Several hours of stimulation with TPO are required for activation of Rap1. This late activation is intriguing, since Rap1 is a proximal signaling event following receptor-growth factor interaction in many systems (72, 73). Rap1 GTP loading induced by TPO was not affected by cycloheximide (data not shown), ruling out the requirement for new protein synthesis in Rap1 activation. Other mechanisms of regulation which have been shown to affect Rap1 activation posttransductionally and may be activated by TPO include phosphorylation (15, 38), translocation from an intracellular vesicular compartment to the plasma membrane or cytoskeleton (15, 16, 30, 38, 59), and release of Rap1 from a Rap GTPase-activating protein (24). The possibility that ERKs activated in the initial phase could provide an activating phosphorylation event on Rap1 was ruled out, since TPO-induced Rap1 activation was neither impaired nor delayed in the presence of the MEK inhibitor PD98059 (data not shown).

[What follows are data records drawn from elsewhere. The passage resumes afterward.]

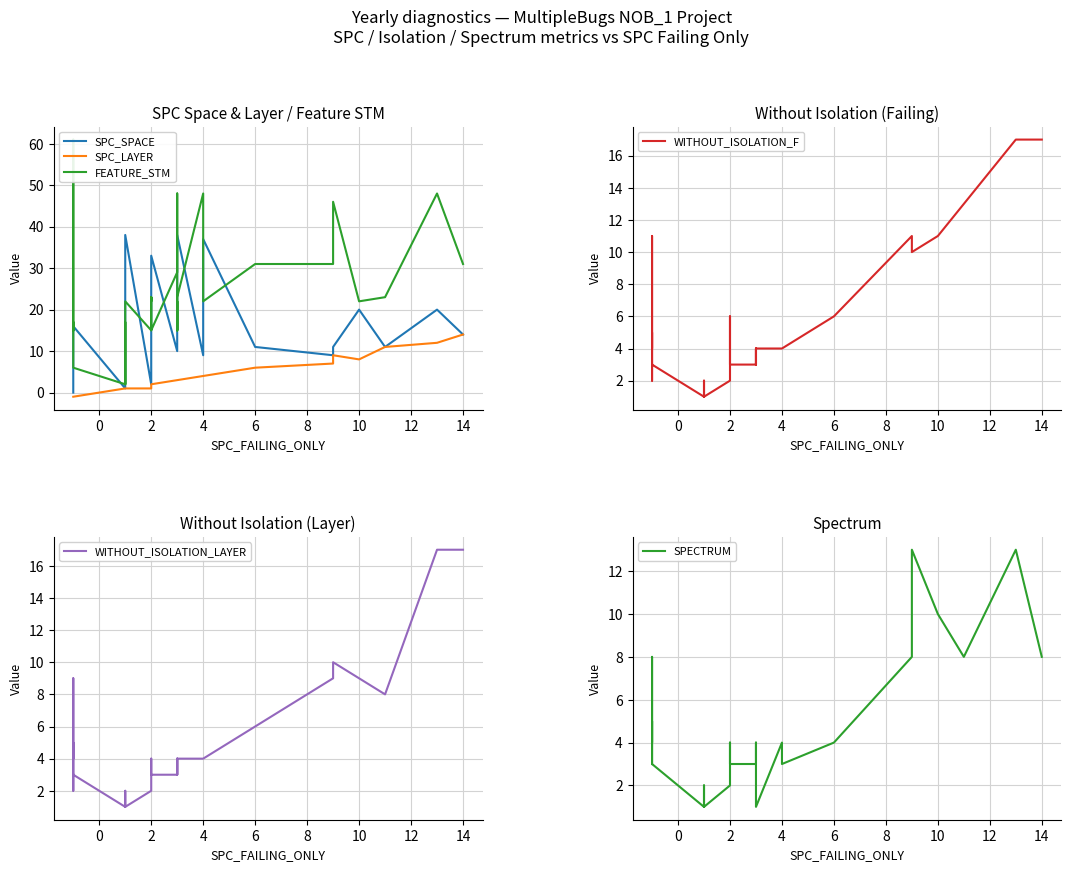

Reading right to left, extract all data points from this chart.

SPC_SPACE: 14	20	11	20	11	11	9	11	37	9	38	25	24	21	19	16	10	33	28	27	21	20	17	2	38	26	20	19	4	4	4	1	16	4	2	0	0	0	0	0
SPC_LAYER: 14	12	11	8	9	9	7	6	4	4	3	3	3	3	3	3	3	2	2	2	2	2	2	1	1	1	1	1	1	1	1	1	-1	-1	-1	-1	-1	-1	-1	-1
FEATURE_STM: 31	48	23	22	46	46	31	31	22	48	23	23	15	22	15	48	29	15	15	23	23	22	23	15	22	22	15	2	17	9	2	2	6	17	15	61	61	61	61	15
WITHOUT_ISOLATION_F: 17	17	13	11	10	10	11	6	4	4	4	4	3	3	4	3	3	3	3	3	3	6	2	2	1	1	2	2	2	2	1	1	3	5	4	11	6	2	2	3
WITHOUT_ISOLATION_LAYER: 17	17	8	9	10	10	9	6	4	4	4	4	3	3	4	3	3	3	3	3	3	4	2	2	1	1	2	2	2	2	1	1	3	5	4	9	6	2	2	3
SPECTRUM: 8	13	8	10	13	13	8	4	3	4	1	1	3	4	4	3	3	3	3	3	3	4	2	2	1	1	2	2	2	2	1	1	3	5	4	8	6	4	4	3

The requirement for Ras in TPO-induced differentiation has been described previously in an erythroleukemic cell line (34). However, even though Rap1 is very abundant in platelets, to our knowledge, the role of Rap1 in megakaryocytic differentiation has never been explored before. The cooperation between Ras and Rap1 to allow full activation of ERK in response to TPO, shown here, constitutes the first step in the demonstration of an active participation of both GTPases in megakaryocytic maturation. Besides the Raf-ERK pathway, Ras can activate other downstream effectors. Further studies will determine whether Rap1 can cooperate with Ras on these pathways as well. The capacity of TPO to activate Ral and ERK with very similar kinetics in UT7-Mpl cells (J. Garcia and F. Porteu, unpublished observations) and the observation that, in platelets, Ral activation correlates with Rap1 rather than with Ras activation (67) may support this possibility.